Your task: Please reproduce the lines of the items below word for word, starting with the very first line and continuing through the line that contains "Flyreiser fra Paris til Barcelona".

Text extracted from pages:

========================================

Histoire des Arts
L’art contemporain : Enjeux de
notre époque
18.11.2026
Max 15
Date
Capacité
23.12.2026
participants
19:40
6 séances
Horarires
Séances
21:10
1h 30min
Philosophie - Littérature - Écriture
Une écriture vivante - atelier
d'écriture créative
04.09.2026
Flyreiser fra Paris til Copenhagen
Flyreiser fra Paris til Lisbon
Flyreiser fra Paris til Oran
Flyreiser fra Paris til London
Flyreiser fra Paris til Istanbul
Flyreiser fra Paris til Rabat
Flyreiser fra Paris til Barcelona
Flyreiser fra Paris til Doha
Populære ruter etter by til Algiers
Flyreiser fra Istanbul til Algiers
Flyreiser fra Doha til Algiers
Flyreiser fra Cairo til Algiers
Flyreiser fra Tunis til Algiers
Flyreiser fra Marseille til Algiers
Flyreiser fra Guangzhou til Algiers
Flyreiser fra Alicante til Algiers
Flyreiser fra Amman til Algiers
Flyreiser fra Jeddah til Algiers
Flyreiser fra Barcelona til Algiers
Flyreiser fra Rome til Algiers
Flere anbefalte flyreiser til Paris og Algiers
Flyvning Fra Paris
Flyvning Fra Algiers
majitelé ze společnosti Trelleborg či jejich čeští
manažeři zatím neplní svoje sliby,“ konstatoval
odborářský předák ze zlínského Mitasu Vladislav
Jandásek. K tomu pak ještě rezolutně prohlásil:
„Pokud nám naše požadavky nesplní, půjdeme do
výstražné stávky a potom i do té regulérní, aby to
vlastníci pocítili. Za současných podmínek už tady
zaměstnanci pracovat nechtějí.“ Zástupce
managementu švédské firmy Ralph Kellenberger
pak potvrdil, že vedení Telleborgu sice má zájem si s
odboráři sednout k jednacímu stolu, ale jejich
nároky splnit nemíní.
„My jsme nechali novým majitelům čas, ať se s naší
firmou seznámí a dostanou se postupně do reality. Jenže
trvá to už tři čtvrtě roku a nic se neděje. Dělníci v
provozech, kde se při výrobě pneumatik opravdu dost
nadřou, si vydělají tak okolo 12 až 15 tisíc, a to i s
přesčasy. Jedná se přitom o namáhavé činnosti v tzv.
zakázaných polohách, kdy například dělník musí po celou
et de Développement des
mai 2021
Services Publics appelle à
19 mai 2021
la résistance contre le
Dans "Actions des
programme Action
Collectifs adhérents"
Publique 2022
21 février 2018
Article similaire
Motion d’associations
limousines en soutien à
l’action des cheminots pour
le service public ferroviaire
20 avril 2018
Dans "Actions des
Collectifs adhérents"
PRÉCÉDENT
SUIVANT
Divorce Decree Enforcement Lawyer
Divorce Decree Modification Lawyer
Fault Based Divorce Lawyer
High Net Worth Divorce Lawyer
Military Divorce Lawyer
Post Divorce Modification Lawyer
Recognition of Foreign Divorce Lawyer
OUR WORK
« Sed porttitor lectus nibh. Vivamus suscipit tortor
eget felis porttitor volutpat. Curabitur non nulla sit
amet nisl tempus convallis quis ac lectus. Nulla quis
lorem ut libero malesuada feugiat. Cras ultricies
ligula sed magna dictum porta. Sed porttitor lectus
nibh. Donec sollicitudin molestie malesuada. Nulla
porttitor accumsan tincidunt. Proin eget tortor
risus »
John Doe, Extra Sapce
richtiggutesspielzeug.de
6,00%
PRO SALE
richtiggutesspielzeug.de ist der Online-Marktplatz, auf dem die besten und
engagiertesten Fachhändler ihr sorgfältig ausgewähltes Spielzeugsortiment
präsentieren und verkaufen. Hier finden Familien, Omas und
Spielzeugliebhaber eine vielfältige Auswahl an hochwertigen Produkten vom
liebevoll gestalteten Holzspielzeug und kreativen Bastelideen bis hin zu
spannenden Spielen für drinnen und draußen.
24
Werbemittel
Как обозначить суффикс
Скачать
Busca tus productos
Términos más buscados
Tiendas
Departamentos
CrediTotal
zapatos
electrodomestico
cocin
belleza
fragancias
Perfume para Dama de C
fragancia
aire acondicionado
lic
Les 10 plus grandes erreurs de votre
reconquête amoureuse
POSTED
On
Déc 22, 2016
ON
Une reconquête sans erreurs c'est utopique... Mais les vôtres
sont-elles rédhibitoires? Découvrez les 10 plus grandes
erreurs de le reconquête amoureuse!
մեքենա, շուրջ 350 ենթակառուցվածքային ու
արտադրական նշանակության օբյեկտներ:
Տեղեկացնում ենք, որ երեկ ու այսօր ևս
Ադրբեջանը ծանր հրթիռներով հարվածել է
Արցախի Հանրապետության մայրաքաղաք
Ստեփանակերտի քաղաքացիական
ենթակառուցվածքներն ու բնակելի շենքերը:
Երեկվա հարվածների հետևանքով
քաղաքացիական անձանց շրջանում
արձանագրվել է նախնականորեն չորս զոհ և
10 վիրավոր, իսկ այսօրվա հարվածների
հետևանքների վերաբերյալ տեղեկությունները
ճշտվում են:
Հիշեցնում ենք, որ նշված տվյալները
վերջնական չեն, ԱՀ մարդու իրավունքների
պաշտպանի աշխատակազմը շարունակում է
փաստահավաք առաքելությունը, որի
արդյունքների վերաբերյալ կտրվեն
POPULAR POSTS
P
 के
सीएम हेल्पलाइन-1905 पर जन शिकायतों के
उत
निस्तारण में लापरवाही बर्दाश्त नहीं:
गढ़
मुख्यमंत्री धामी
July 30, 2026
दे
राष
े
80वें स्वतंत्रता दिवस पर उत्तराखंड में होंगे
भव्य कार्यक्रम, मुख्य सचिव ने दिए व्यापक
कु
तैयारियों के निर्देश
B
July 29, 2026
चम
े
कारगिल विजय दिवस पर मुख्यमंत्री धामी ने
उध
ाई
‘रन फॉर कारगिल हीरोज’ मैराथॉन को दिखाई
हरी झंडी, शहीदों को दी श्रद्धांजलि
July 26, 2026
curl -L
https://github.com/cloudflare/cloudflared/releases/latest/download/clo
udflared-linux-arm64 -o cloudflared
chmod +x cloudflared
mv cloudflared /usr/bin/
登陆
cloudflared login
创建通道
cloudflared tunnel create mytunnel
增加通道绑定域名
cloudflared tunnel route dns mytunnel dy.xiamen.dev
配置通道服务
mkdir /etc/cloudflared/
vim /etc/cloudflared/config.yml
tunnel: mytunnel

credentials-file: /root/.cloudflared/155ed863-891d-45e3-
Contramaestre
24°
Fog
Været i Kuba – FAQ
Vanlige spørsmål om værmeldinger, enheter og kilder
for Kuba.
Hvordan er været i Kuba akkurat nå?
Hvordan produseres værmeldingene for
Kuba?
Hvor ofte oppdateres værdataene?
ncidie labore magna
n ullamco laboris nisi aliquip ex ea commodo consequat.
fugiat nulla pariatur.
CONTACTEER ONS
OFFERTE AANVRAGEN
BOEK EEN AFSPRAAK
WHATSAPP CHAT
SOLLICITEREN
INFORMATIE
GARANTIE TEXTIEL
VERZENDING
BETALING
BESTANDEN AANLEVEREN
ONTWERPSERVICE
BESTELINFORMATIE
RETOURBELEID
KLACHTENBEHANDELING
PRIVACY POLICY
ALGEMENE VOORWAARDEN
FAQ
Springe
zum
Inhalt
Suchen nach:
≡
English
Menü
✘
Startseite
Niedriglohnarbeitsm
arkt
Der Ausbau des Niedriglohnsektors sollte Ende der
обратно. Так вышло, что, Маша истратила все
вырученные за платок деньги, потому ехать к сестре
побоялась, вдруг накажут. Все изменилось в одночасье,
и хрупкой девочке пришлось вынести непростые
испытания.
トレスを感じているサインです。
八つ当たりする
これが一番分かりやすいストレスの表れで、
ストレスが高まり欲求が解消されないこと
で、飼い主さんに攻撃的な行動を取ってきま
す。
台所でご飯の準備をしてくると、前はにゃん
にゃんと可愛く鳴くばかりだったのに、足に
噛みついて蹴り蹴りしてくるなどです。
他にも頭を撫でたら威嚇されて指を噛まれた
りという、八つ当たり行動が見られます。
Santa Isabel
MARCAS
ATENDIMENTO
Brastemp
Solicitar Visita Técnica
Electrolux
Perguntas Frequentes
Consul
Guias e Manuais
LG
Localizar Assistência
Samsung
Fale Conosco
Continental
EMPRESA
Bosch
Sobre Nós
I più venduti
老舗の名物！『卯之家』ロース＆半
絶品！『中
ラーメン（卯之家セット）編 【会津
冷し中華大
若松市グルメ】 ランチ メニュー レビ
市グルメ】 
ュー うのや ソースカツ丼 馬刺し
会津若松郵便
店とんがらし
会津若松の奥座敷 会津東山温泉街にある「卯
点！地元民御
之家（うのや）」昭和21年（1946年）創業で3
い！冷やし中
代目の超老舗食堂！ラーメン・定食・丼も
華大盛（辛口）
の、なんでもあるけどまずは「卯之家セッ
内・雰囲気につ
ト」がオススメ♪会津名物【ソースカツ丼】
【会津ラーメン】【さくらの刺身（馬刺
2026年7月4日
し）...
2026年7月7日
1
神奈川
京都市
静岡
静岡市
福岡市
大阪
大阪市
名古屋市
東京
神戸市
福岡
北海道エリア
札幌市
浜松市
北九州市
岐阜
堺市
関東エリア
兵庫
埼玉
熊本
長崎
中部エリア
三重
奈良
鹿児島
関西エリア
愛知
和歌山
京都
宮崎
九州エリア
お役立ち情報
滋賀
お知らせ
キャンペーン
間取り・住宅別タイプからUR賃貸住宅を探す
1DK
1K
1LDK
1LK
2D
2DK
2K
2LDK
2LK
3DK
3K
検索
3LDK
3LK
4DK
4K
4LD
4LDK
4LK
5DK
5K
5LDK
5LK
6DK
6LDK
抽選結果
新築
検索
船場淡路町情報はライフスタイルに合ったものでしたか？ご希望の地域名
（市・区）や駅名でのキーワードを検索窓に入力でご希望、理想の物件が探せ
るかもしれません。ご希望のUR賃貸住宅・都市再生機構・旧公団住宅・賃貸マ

========================================

Task solution:
Histoire des Arts
L’art contemporain : Enjeux de
notre époque
18.11.2026
Max 15
Date
Capacité
23.12.2026
participants
19:40
6 séances
Horarires
Séances
21:10
1h 30min
Philosophie - Littérature - Écriture
Une écriture vivante - atelier
d'écriture créative
04.09.2026
Flyreiser fra Paris til Copenhagen
Flyreiser fra Paris til Lisbon
Flyreiser fra Paris til Oran
Flyreiser fra Paris til London
Flyreiser fra Paris til Istanbul
Flyreiser fra Paris til Rabat
Flyreiser fra Paris til Barcelona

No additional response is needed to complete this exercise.